Blaustein: Roughly 124 million people voted in the election, a number only slightly greater than the 115 million people who watched Super Bowl 50 in February. The reason I make this comparison is to show how massive sports’ platform is. In fact, as you often say, 16 percent of people care about science but 71 percent of people care about sports.

Thing is, people go to games and watch them on TV for entertainment. So how do you see the industry using its platform to advance the climate fight, a serious issue in the fun-and-games arena, during the Trump Presidency?

Hershkowitz: Look, the sports greening movement is now a global phenomenon. Next week I’ll be meeting with representatives from more than forty European and international sports federations and organizations at the IOC in Lausanne, Switzerland to launch Green Sports International, the most diverse assembly of sustainability experts in sports ever to gather.

My colleagues and I at Green Sports International are taking sports greening to a unprecedented level of global influence. When I started the Green Sports Alliance, there were no sustainability experts in sports. I had to focus on educating league Commissioners and a handful of venue managers.

Now, the sports industry is saturated with sustainability experts, from the NHL to UEFA, from the IOC to the USTA, from NASCAR to the NBA, really too many to name, and they are acting on environmental issues in a myriad of innovative ways — energy efficiency, on site solar, in stadium recycling, food donations and composting — the list goes on and on. With Mr. Trump about to take office, and, as I said earlier, threatening to pull out of the Paris Accord, the sports industry will have to intensify its greening efforts, and I have no doubt that it will. 

The sports sector in the US and internationally can be a source of healing progress.
 

Blaustein: And communicate those efforts more clearly and in a positive, relatable way to fans so they take environmentally friendly actions. 

Hershkowitz: Absolutely. I am convinced the collective, positive influence of sports will help counter the anti-environmental policies of the Trump presidency should he attempt to carry out his anti-environment campaign promises. Not just here, but around the world. All day I have been fielding calls and emails from my sports sector colleagues around the world indicating their commitment to re-double their ecological work.

Blaustein: I suspect there will be those in the sports world who will voice their opposition to the Trump environmental agenda if it turns out to be as severe as promised.

I am sure, for example, that Protect Our Winters, the climate change-fighting group of elite winter sports athletes, will be ramping up the fight, perhaps as soon as today. Still, I imagine others in the green-sports world are trying to figure out what to do next. What do you have to say to them?

Hershkowitz: My message to those in the sports greening movement is simply this: Don’t despair, but if you must despair, work on. The sports sector in the US and internationally can be a source of healing progress. Why?

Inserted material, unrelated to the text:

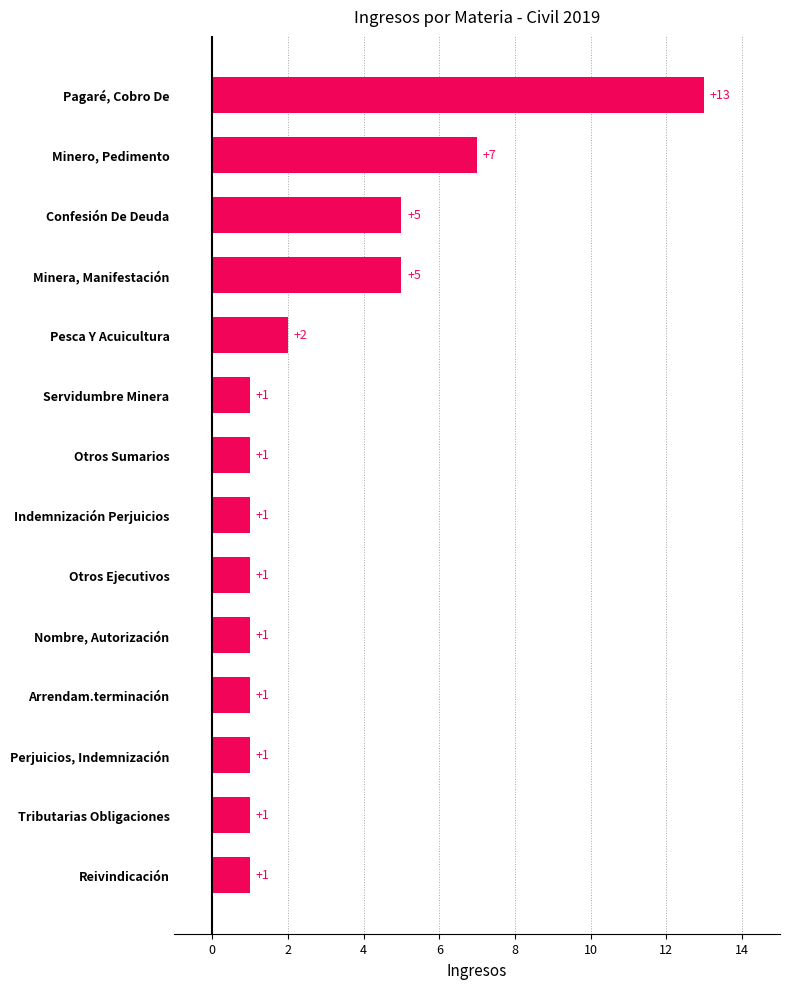

What is the difference between the maximum and minimum values?

12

Because; outside of the family, nothing brings people together like sports. And sports fans want a clean, healthy environment. 

Blaustein: So the industry can and will, through its high-profile greening efforts, model healthy, environmentally friendly behaviors at stadiums and arenas.

Hershkowitz: Absolutely. And, despite Mr. Trump’s win and his dangerous, reckless, backward-looking campaign remarks about environmental policies, the sports world and the broader world at large will continue to move in the right direction.

Think about it this way: Trillions of dollars worldwide are already embedded in investments in renewables, energy efficiency, clean transportation, and the like. Those investments are not going away. The Pentagon says that climate change is an urgent national security imperative. That will not go away, either. Yes, for the next four years, if Mr. Trump’s statements are to be believed, we in the US will have important environmental policies made unavailable to us. But we will move forward. Because science is not a political opinion. Physics is not a political opinion.